I've had a quick look at the workaround using the customization-config.yaml but I think I would end up managing the firewall, firewall policy and rule groups through this file rather than just adding the AWS managed rule groups that I want to add to a policy created in LZA. I'm thinking this would happen as these resources will have a dependency on each other resulting in multiple LZA pipelines runs.
I might be wrong but is it possible to reference resources created in LZA from cloud formation defined through customization-config.yaml? so ideally just referncing the policy defined in LZA with a couple of aws managed rule groups arn references.
Thanks
erwaxler
commented
1 year ago Hey @wesmiles , no update yet but I've flagged the issue for prioritization.
Some resources have ARNs or Ids stored in SSM Parameter Store, VPC's are a good example. We are working to catalog all values stored in SSM in our next documentation update, but I would check SSM as a first option to reference resources deployed by LZA.
samh1029
commented
3 months ago Any update on this?
Is your feature request related to a problem? Please describe. LZ does not have functionality to add AWS Managed NFW (network FW) rule groups to FW policy. It can create and add customer managed rule groups to the NFW policy, but not AWS managed.
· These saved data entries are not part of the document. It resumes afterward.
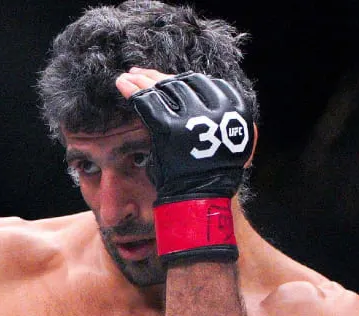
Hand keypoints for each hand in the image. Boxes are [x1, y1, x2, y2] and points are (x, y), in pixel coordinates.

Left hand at [119, 68, 254, 264]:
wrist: (200, 200)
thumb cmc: (207, 171)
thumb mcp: (222, 139)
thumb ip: (213, 115)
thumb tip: (193, 91)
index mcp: (236, 109)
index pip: (203, 84)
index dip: (179, 78)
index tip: (162, 77)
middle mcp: (218, 110)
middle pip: (182, 83)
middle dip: (157, 77)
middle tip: (139, 73)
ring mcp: (193, 118)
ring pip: (163, 90)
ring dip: (142, 81)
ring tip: (127, 78)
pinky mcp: (169, 129)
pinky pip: (147, 103)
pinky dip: (132, 92)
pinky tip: (122, 85)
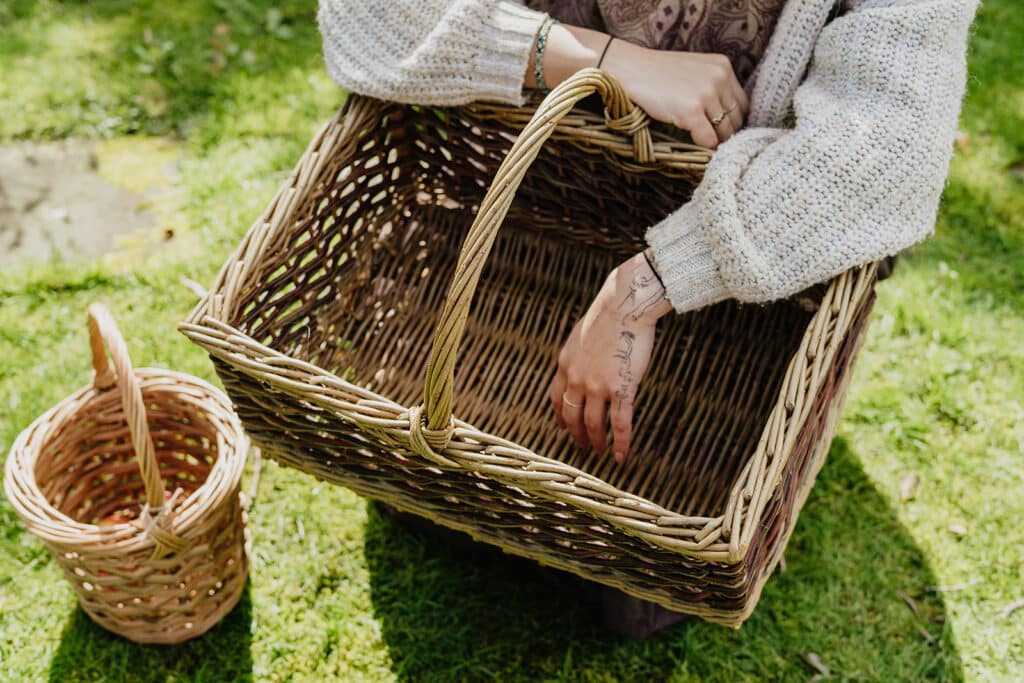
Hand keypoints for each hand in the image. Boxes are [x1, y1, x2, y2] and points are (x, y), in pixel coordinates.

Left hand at [548, 251, 672, 460]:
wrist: (625, 305)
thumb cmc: (608, 315)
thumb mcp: (580, 335)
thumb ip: (578, 355)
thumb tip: (581, 363)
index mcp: (565, 365)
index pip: (557, 399)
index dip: (560, 417)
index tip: (564, 427)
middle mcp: (577, 379)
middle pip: (572, 417)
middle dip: (577, 435)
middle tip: (583, 445)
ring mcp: (598, 386)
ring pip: (593, 424)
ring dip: (595, 442)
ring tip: (599, 452)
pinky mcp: (621, 389)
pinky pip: (620, 424)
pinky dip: (620, 443)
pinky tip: (621, 456)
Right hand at [601, 39, 748, 148]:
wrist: (631, 69)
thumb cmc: (657, 73)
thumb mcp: (694, 71)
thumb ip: (712, 86)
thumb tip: (725, 119)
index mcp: (722, 66)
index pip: (742, 104)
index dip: (732, 120)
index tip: (719, 129)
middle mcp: (719, 78)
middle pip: (736, 119)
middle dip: (724, 133)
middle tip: (710, 141)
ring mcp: (706, 94)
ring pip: (724, 132)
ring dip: (713, 142)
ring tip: (700, 144)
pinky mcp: (692, 110)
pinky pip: (708, 140)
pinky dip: (702, 147)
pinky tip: (692, 144)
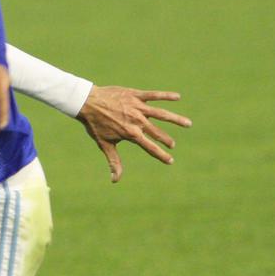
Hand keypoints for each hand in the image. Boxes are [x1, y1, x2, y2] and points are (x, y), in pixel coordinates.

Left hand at [76, 87, 190, 182]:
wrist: (87, 102)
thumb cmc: (95, 124)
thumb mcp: (105, 144)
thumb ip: (114, 161)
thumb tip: (115, 180)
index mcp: (131, 133)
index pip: (150, 147)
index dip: (161, 155)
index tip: (170, 160)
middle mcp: (137, 120)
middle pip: (157, 132)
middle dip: (166, 139)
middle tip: (172, 145)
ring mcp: (137, 107)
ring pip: (161, 113)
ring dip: (175, 119)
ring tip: (188, 123)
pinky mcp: (135, 94)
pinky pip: (153, 95)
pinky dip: (166, 96)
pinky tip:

Describe the feature you'd like In NfwFirewallPolicyConfig object, I would like a way to define AWS managed rules. by ARN would probably be easiest. You can see currently it is just by name and it must match a rule in the customer defined rules in LZ NfwRuleGroupConfig object.
Additional context This can be done with CFN, CFN can take the aws managed fw rule as a ResourceARN. an example CFN config; NFW-policy-test.txt
looks like this functionality is skipped in LZ. Also if you put them on manually in the console, it gets over riden with each pipeline run. For anyone else facing this issue, my work around is currently to put on a FMS policy that just puts the managed rules straight back on the NFW if it detects them coming off.